The rebar was re-purposed from the hops field where Jim, Wu and I (mostly Jim and Wu) have spent the past week installing over fifty 24' poles to support the aerial cables.  Our task is now to install the cables and run rope down to each hop plant so that the bines will grow skyward.  The whole enterprise looks awfully strange from the road and I'm sure the neighbors and passing traffic are wondering what the hell we're doing.

Quite a few of the potatoes have now sprouted and the peas are generally 4"-6" tall.  I re-potted tomatoes and cabbages yesterday afternoon in my kitchen garden.  Speaking of the kitchen garden,  I did a bad thing about two weeks ago.  After cleverly bending conduit and stretching plastic over the entire raised bed to create a hoop house, I failed to anticipate how hot it could get on the inside with direct sunlight.  Within 24 hours I succeeded in killing all the lettuce that had so far sprouted, three-quarters of the peas, all of the onions I started back in March, and about half of the cabbage.  Boy did I feel stupid.  Fortunately it is early in the season and I just replanted everything.  Lesson learned.
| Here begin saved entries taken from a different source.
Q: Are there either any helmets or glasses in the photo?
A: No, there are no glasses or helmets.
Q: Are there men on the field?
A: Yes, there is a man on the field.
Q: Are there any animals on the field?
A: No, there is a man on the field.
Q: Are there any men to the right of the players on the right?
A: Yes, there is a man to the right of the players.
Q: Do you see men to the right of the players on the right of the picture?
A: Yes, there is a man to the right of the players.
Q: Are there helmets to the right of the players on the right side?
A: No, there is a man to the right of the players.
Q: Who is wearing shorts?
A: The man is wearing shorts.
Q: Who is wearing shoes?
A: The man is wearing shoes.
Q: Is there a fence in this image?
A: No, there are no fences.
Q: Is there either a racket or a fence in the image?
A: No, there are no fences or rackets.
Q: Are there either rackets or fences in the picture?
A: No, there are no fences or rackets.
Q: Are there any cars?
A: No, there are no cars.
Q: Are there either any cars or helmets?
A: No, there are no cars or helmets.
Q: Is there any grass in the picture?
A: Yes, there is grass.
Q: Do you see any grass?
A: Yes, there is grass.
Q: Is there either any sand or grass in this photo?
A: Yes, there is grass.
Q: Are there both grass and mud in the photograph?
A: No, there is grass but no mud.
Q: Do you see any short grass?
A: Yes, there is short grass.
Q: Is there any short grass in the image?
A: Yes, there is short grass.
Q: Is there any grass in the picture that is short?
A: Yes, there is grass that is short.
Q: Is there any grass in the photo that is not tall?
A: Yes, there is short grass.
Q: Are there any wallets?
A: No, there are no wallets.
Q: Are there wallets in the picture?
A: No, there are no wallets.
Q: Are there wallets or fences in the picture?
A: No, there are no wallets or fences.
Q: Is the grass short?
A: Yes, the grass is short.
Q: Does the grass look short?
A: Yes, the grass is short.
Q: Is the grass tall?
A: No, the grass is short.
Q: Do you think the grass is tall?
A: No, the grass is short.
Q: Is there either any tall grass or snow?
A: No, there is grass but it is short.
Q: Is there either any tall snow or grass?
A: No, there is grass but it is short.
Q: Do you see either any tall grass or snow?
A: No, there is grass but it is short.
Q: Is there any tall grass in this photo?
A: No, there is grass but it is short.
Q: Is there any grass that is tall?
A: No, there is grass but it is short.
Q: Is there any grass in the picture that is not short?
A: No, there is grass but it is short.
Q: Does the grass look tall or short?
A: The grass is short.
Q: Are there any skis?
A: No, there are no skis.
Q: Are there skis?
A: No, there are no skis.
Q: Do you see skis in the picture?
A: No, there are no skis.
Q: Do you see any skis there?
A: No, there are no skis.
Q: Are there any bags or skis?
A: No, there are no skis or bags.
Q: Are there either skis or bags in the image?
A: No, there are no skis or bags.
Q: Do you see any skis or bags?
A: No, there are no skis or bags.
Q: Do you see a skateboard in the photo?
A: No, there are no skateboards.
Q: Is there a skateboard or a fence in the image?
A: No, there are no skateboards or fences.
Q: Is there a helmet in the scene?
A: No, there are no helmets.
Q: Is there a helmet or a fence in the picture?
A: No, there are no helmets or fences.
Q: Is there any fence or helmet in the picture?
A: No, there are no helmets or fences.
Having lost all my onions I ordered 6 bunches (~360 seedlings) of Super Star onions from Berlin Seed.  About 30 of them are planted in my kitchen garden (4/23) and the rest are planted at the farm (4/18).  The onions at the farm were planted every other row and I plan to place rows of tomatoes interspersed with the onions.  Jim went to the Joint Vocational School (JVS) on Thursday and picked out the tomato and pepper plants he ordered back in January.  I hope to make a trip down to the Mt. Hope produce auction soon to buy cucumber, broccoli, and maybe a few other vegetables.  I wonder if they sell netting?